Yesterday we were in Osan again, by the Air Base. Outside the main gate of any overseas, U.S. military base is a dense, tightly organized neighborhood where shops, business and restaurants cater to Americans. Osan is no different. A narrow street winds down through 2 and 3 story buildings with something for sale to fit anybody’s need. Then tiny alleys branch off the the side, expanding into a network of even tighter alleyways, like a spider’s web. Just how far you can go down into that maze, I don’t know yet but it is on my (Korean) bucket list. Sungho (Mr. Nephew) had some business to take care of in a real estate office. Terry and I waited patiently while other people were paying rent or inquiring, keeping both of the employees busy. Several people were waiting in line.

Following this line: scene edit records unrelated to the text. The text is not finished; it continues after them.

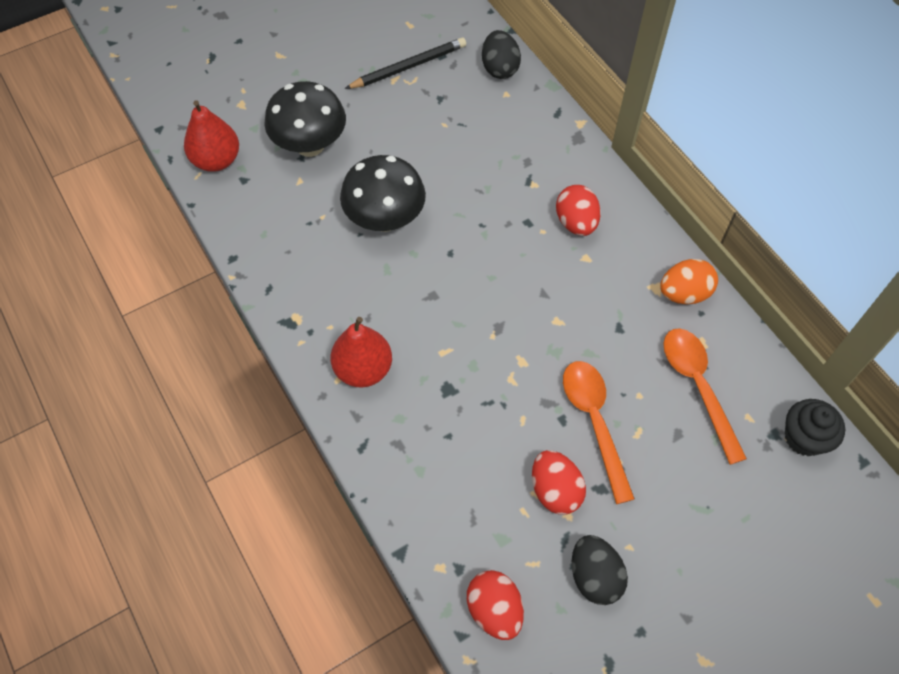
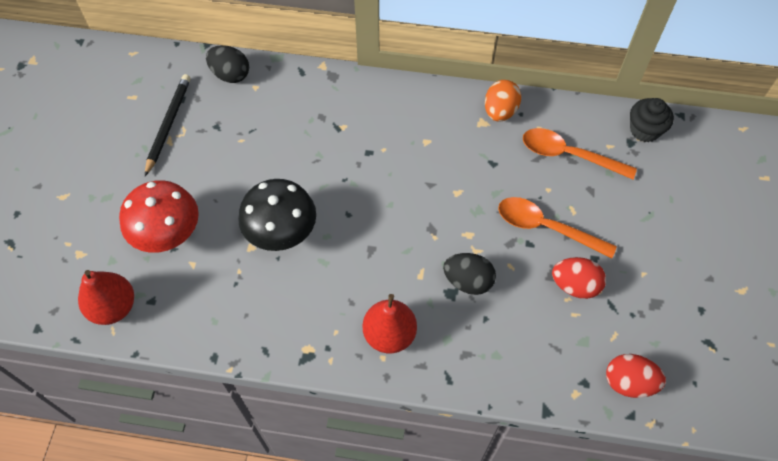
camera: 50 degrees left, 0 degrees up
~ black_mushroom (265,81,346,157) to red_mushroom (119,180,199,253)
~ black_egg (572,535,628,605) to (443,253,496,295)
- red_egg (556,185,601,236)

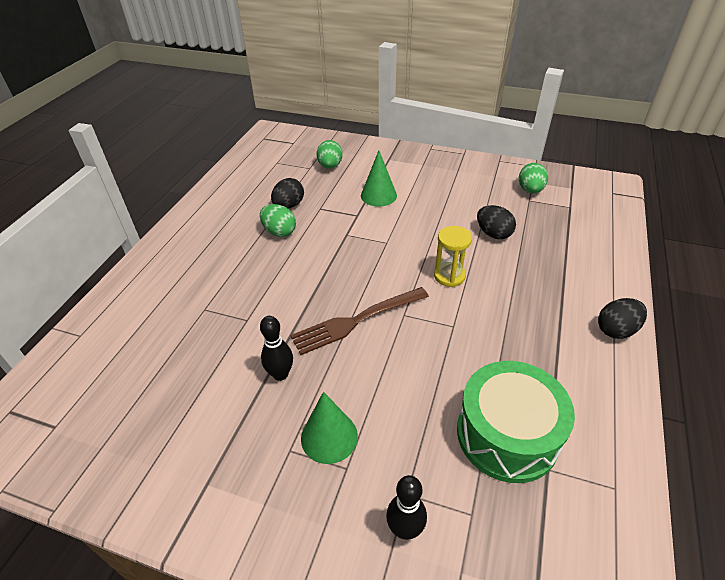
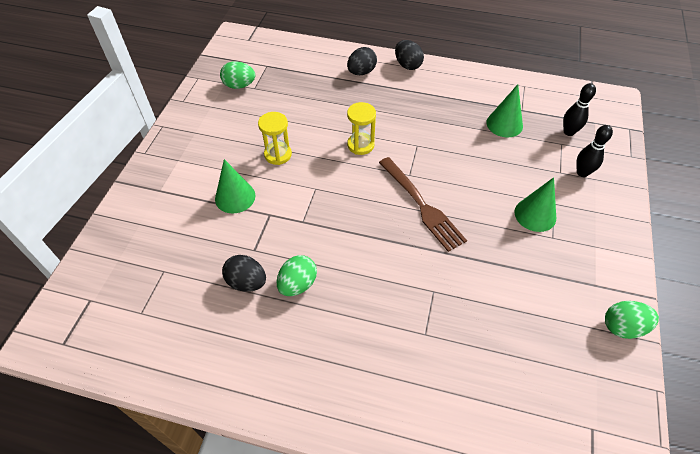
camera: 95 degrees left, 10 degrees up
+ yellow_hourglass (258,112,292,165)
~ black_egg (477,205,516,239) to (347,47,377,75)
~ green_drum (457,361,575,483) to green_cone (486,84,523,137)
~ black_bowling_pin (260,316,293,381) to (563,83,596,136)
~ green_egg (317,140,343,169) to (605,301,659,339)

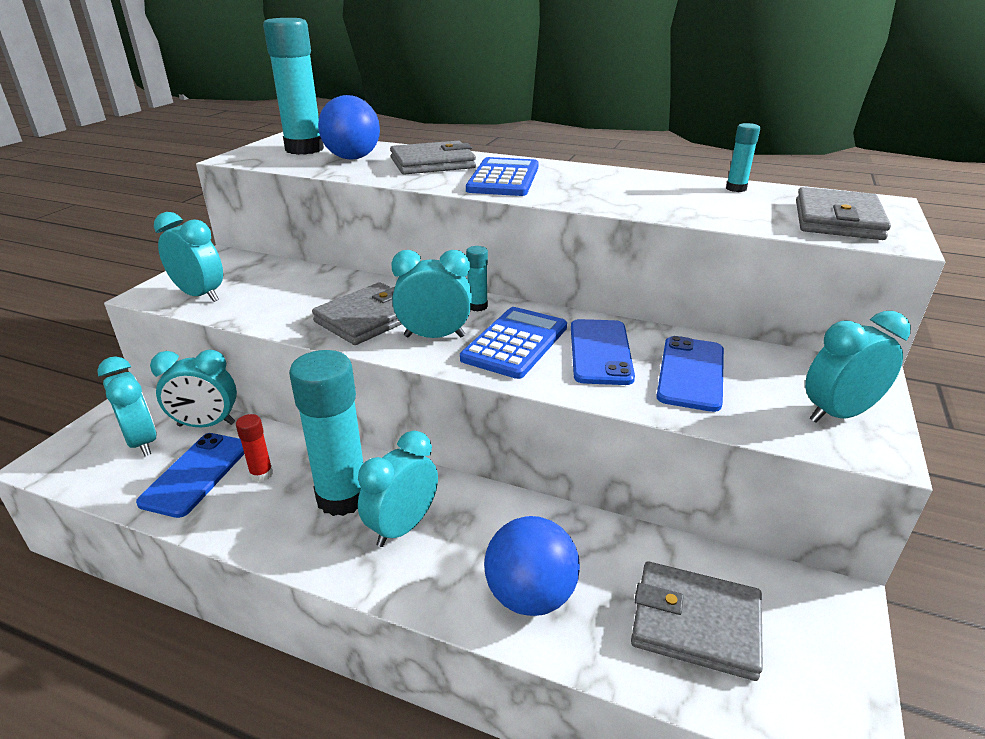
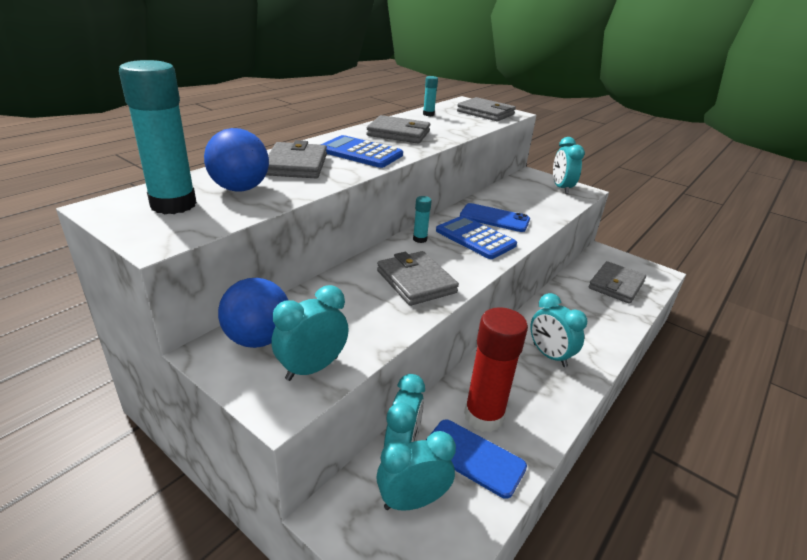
camera: 75 degrees left, 0 degrees up
~ blue_ball (484,516,580,616) to (218,278,288,348)
+ grey_wallet (366,115,430,144)
~ red_glue_stick (236,414,273,482) = (464,307,528,432) x2.24
- turquoise_glue_stick (289,350,363,516)
- turquoise_clock (391,250,472,338)
- blue_phone (656,336,724,412)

There is an unexpected reward here I hadn’t anticipated. Terry is fluent in Spanish. My Spanish is weak at best but I can make myself understood in most cases and if you speak slowly, repeat often, I can understand, sometimes. So here we are, Korean the obvious challenge but I’m taking advantage of the opportunity to work on my Spanish. In the real estate office, Sungho is engaged with the manager in Korean. I noticed his assistant who looks to me to be, maybe, an Anglo. I said to Terry, “Creo ella es un Gringa.” Then I thought about the verb I had just used and wondered if I should have used Pienso instead of Creo. The difference being, I think, and I believe. I asked her which was best and she came back in Spanish, “Either one is o.k.” After a short pause, the woman sitting next to us, working on her smart phone turned to us with a puzzled loook on her face. She was an Air Force staff sergeant who had just finished with the Gringa lady. She said, “Were you just speaking Spanish?” I admitted that we were. Terry ask if she spoke as well and she nodded. “I thought I was crazy for a minute.” she said. “So many languages going on around you and you lose track of what’s in you head.” Kia Mendez is an administrative assistant to her squadron commander. After college in Puerto Rico, she enlisted and has been in the Air Force for 5 years. When she enlisted, she didn’t speak any English. The only word she knew was, “Attention.” Beyond that, she just said, “Yes Sir” and “No Sir” and did like the people around her. When the drill sergeants talked down to her it didn’t bother her since she didn’t know what they said. She would look straight ahead and say either, “Yes Sir” or “No Sir”, which ever seemed right. Kia, Terry and I talked for a long time and it was just, such a neat, unexpected encounter. I didn’t leave the house with a plan, to meet a total stranger and explore a new personality. Life is an experience, a string of encounters and the meaning you discover there. If it’s all about the decisions you make, then it’s also about the decisions you do not make, and it’s about life’s merry go round, and who sits down beside you.